The government has modified the Model Concession Agreement (MCA) for PPP projects involved in port projects with a view to making the rules more user-friendly. The revised MCA will provide a 100% exit route to developers after completing 2 years from the projection operations date. This will put port projects at par with the highway projects in terms of exit route. The government also envisages a dispute resolution mechanism for the ports sector, exactly on the same lines as for the highways sector. The method of royalty calculation is also being tweaked to make it more meaningful for developers.
The board of Centrum Capital has approved plans to raise a massive Rs.18,000 crore through various sources of funding. While the amount of money may look quite large for a financial services company, Centrum is trying to position itself as a financial powerhouse. Over the last many years, Centrum has been trying hard to establish a presence in the financial services business but has not been too successful. Recently, the former CEO of Standard Chartered, Jaspal Bindra, had joined the board of Centrum and he is pushing this aggressive strategy to foray into financial services in a big way.

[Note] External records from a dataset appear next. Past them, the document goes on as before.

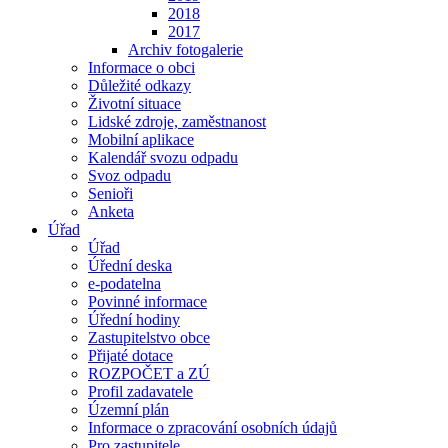
2018
2017
Archiv fotogalerie
Informace o obci
Důležité odkazy
Životní situace
Lidské zdroje, zaměstnanost
Mobilní aplikace
Kalendář svozu odpadu
Svoz odpadu
Senioři
Anketa
Úřad
Úřad
Úřední deska
e-podatelna
Povinné informace
Úřední hodiny
Zastupitelstvo obce
Přijaté dotace
ROZPOČET a ZÚ
Profil zadavatele
Územní plán
Informace o zpracování osobních údajů
Pro zastupitele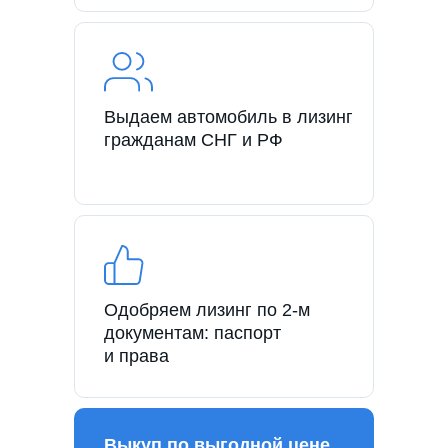
Выдаем автомобиль в лизинг
гражданам СНГ и РФ
Одобряем лизинг по 2-м
документам: паспорт
и права
Выкуп по выгодной цене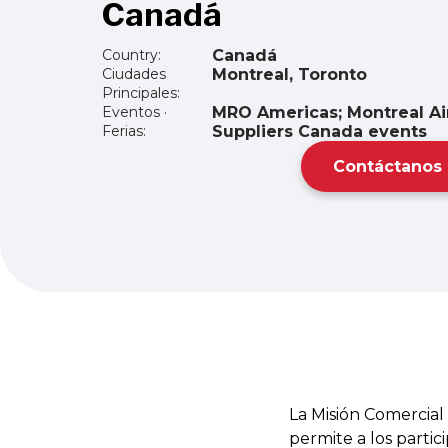
Canadá
Country:
Canadá
Ciudades
Montreal, Toronto
Principales:
Eventos ·
MRO Americas; Montreal Ai
Ferias:
Suppliers Canada events
Contáctanos
La Misión Comercial
permite a los partic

Crude oil touched the highest level since mid-2015 as US stockpiles have started dwindling rapidly. The WTI Crude was quoting above the $61/bbl mark while the Brent Crude was quoting above the $67/bbl mark on Wednesday. Oil has had a phenomenal run since November 2016 when the OPEC and Russia for the first time decided to cooperate in cutting oil supplies by 1.8 million barrels per day. With growth picking up across Europe and Japan, the demand for oil is likely to remain buoyant. The US tax cuts will only help this trend further. Experts are already expecting Brent above $70/bbl this year.

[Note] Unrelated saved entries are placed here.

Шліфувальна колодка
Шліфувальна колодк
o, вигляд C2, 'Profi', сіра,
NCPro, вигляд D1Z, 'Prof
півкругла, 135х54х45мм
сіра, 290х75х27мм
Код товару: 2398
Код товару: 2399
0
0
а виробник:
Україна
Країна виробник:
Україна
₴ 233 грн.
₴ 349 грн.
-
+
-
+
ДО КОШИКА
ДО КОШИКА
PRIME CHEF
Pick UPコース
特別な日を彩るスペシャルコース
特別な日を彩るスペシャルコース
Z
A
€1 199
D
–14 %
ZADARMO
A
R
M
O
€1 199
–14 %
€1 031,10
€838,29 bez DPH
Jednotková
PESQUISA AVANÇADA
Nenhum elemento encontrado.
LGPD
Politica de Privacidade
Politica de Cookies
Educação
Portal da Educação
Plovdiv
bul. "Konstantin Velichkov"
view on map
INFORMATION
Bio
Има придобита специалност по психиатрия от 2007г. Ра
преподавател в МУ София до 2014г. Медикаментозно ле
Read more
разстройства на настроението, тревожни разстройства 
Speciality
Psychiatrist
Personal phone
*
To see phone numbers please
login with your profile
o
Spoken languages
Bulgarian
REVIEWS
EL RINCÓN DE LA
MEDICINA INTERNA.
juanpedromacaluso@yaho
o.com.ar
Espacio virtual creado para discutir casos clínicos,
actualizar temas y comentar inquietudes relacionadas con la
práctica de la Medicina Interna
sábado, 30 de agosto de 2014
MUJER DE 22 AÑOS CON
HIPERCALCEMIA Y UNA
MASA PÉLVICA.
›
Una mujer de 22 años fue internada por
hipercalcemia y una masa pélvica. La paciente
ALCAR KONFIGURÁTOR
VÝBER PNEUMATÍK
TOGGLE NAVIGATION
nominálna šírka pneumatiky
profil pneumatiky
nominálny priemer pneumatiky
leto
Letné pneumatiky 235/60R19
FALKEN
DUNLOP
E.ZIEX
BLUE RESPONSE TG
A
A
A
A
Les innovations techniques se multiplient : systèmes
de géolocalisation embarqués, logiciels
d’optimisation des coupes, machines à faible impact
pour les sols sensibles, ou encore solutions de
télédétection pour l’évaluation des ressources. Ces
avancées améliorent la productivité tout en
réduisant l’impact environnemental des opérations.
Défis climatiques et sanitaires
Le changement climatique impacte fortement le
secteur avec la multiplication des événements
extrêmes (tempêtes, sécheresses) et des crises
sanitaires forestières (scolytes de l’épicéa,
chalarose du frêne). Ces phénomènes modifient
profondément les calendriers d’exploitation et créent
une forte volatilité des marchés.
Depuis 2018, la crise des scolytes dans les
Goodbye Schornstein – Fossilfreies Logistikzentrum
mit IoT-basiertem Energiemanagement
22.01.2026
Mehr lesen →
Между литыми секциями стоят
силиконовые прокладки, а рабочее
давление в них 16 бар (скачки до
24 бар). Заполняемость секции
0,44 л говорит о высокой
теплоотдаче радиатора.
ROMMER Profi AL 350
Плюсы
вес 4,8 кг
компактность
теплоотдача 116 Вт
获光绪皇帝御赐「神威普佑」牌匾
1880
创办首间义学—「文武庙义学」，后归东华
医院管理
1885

Most economists and analysts are now warning that India’s full year GDP growth for the fiscal 2017-18 could actually dip below the 7% mark. The economy had grown at 8% in the fiscal year 2016 and 7.1% in the fiscal year 2017. Economists are of the view that even assuming that growth does pick up in the last 2 quarters, the momentum will just not be sufficient to prop the GDP beyond the 7% mark. In fact, experts like Montek Singh Ahluwaliah have pegged the full year GDP growth for fiscal year 2017-18 at just about 6.2%, which will mean that India may grow full 60 basis points lower than China. The worry is that while the lag effect of demonetization has begun to fade, the downstream effect of GST will continue to haunt India’s growth story for this fiscal year.
A day after the fresh US visa curbs, the NASSCOM has alleged that these measures were entirely intended at India. Under the fresh regulations, Indian companies will have to give an undertaking that any US visa issued to their employees does not impact employment in the US in the next 5 years. This will be an uncomfortable commitment for the Indian companies. This will mean that such personnel cannot live in the US when their applications for green card or permanent residential status are pending. One of the big issues for Trump was that India was cornering 70% of the H1-B visas issued by the US.